I was fascinated, wow!  What previously would have cost a couple hours to search, investigate and develop, took me a couple of minutes simply by asking the A.I.

 

AIs are changing the way we, developers, interact with documentation. More changes are to be expected.

What did I do?

First I installed nginx, php and vsftp to have my own webserver with php and an ftp server to upload files. 

Then, I installed mariaDB and configured an initial database, user and password.

I migrated my Joomla Website from my amazon container to the raspberry pi using Akeeba Backup Manager. Very simple and very powerful tool that makes migrating easy.

 

I updated my dns records to point to my public IP, and then voilá. it worked.

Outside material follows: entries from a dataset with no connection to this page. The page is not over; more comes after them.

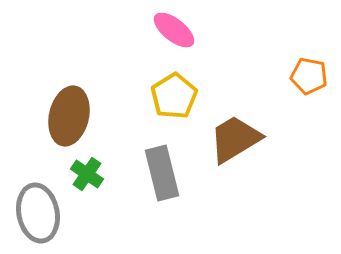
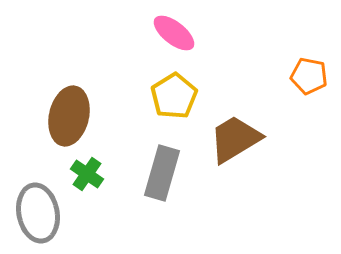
pink ellipse: moved 3 px down
gray rectangle: rotated 30 degrees clockwise
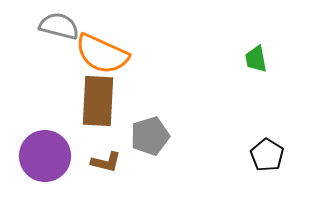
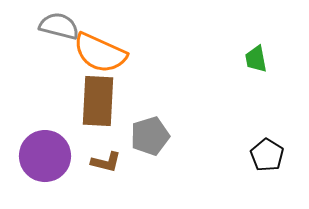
orange semicircle: moved 2 px left, 1 px up
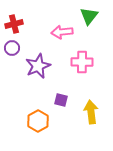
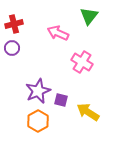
pink arrow: moved 4 px left, 1 px down; rotated 30 degrees clockwise
pink cross: rotated 30 degrees clockwise
purple star: moved 25 px down
yellow arrow: moved 3 px left; rotated 50 degrees counterclockwise
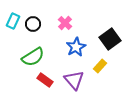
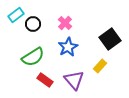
cyan rectangle: moved 3 px right, 6 px up; rotated 28 degrees clockwise
blue star: moved 8 px left
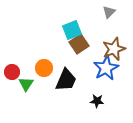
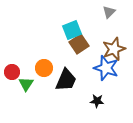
blue star: rotated 25 degrees counterclockwise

What problems did I encounter?

Some few, at the beginning , I noticed the speed of the website was insanely slow. Using the  hdparm command in my raspberry pi, I realized of how slow the server read and write speeds were (That's what you get for hosting your website in a small sd card). I got an external hdd drive with a nvme disk  and connected it to my old usb 2.0 port . I then moved all of the website and database folders to this external disk drive.

 

Furthermore, I also installed a redis server to act as a fast cache for database queries.

 

Finally, my public IP changes periodically, which is a bummer because this means every time it  changes, I have to change and update my dns records. This is annoying. So I decided to create a small typescript that checked if the public IP had changed with regards to the dns records, and updated the record automatically via the API that my domain hosting service provided me with.

 

The script polls every couple of minutes just to make sure the IP is the same as the ones in the DNS records, and update them when the public ip changes. Here is the code if you want to take a look.

And the future?

If this works and I need more power, maybe I will consider buying a newer version of the Raspberry pi. I do realize this is the maximum speed I probably can get out of it, but to be fair, learning how to optimize the website to fit properly into this old small hardware taught me many things.


Think about it, your phone probably has more than 10 times the computing power of this old raspberry pi. And still it can find some use.